Credit: Reuters Photo
Lahore: There has been an alarming rise in violence against religious minorities during the last year apart from forced conversions and underage marriages of Hindu and Christian girls, Pakistan's top human rights body has said.
'Streets of Fear: Freedom of Religion or Belief in 2024/25,' a report by the Human Rights Commission of Pakistan (HRCP) released here on Tuesday documents a “deeply troubling year” for religious freedom and minority rights” referring to the Ahmadis, Hindus and Christians in the country.
“There has been an alarming rise in violence against religious minorities, including targeted killings of the Ahmadis and the demolition of their protected places of worship,” the report said.
There has been persistent forced conversions and underage marriages of Hindu and Christian girls in Punjab and Sindh province exposing the systematic failure to enforce child marriage restraint laws, the HRCP said.
The HRCP said that there has been a trend of mob lynching of those especially minority members accused of blasphemy. “Now the most chilling account is that of extra-judicial killing of minority members accused of blasphemy,” it said.
Two individuals accused of blasphemy were extra-judicially killed by police while seeking protection from hostile mobs, it said and added that such incidents underscore the urgent need for reform within law enforcement and accountability mechanisms.
The report also pointed out the rise in hate speech ranging from threats against the chief justice of the Supreme Court to public vilification of elected representatives.
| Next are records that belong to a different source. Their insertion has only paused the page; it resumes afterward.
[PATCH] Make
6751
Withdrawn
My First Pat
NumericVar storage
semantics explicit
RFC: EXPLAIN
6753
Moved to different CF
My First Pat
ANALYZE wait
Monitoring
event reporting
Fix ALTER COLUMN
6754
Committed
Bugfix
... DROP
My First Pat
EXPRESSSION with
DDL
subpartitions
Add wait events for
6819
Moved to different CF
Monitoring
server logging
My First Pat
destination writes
This is because of shrinking civic space and emboldened extremist elements, the report added.
It said it is shocking to see the increasing tilt of the bar associations towards positions aligned with extremist religious extremist groups. “This trend undermines the independence of the legal profession,” the report said even as it documented allegations of collusion by the state institutions in cases where several hundred young men and women were entrapped in accusations of blasphemy and extorted. “This is one of the most alarming trends.”
The report asked the Pakistan government to establish an inquiry commission based on the findings of the National Commission for Human Rights with respect to entrapment in allegations of blasphemy.
“The authorities should also monitor those seminaries that are frequently involved in the conversion of underage girls,” it recommended.
The report further said that law enforcement forces also need to be better equipped to protect individuals from mob violence, with vital police training in intelligence gathering, crowd management, reading early signals of riots, and community policing.
“Swift action should be taken against those who instigate such mobs. The government must urgently establish an independent statutory national commission dedicated to the rights of minorities, ensuring equal representation for all religious communities,” the HRCP report demanded.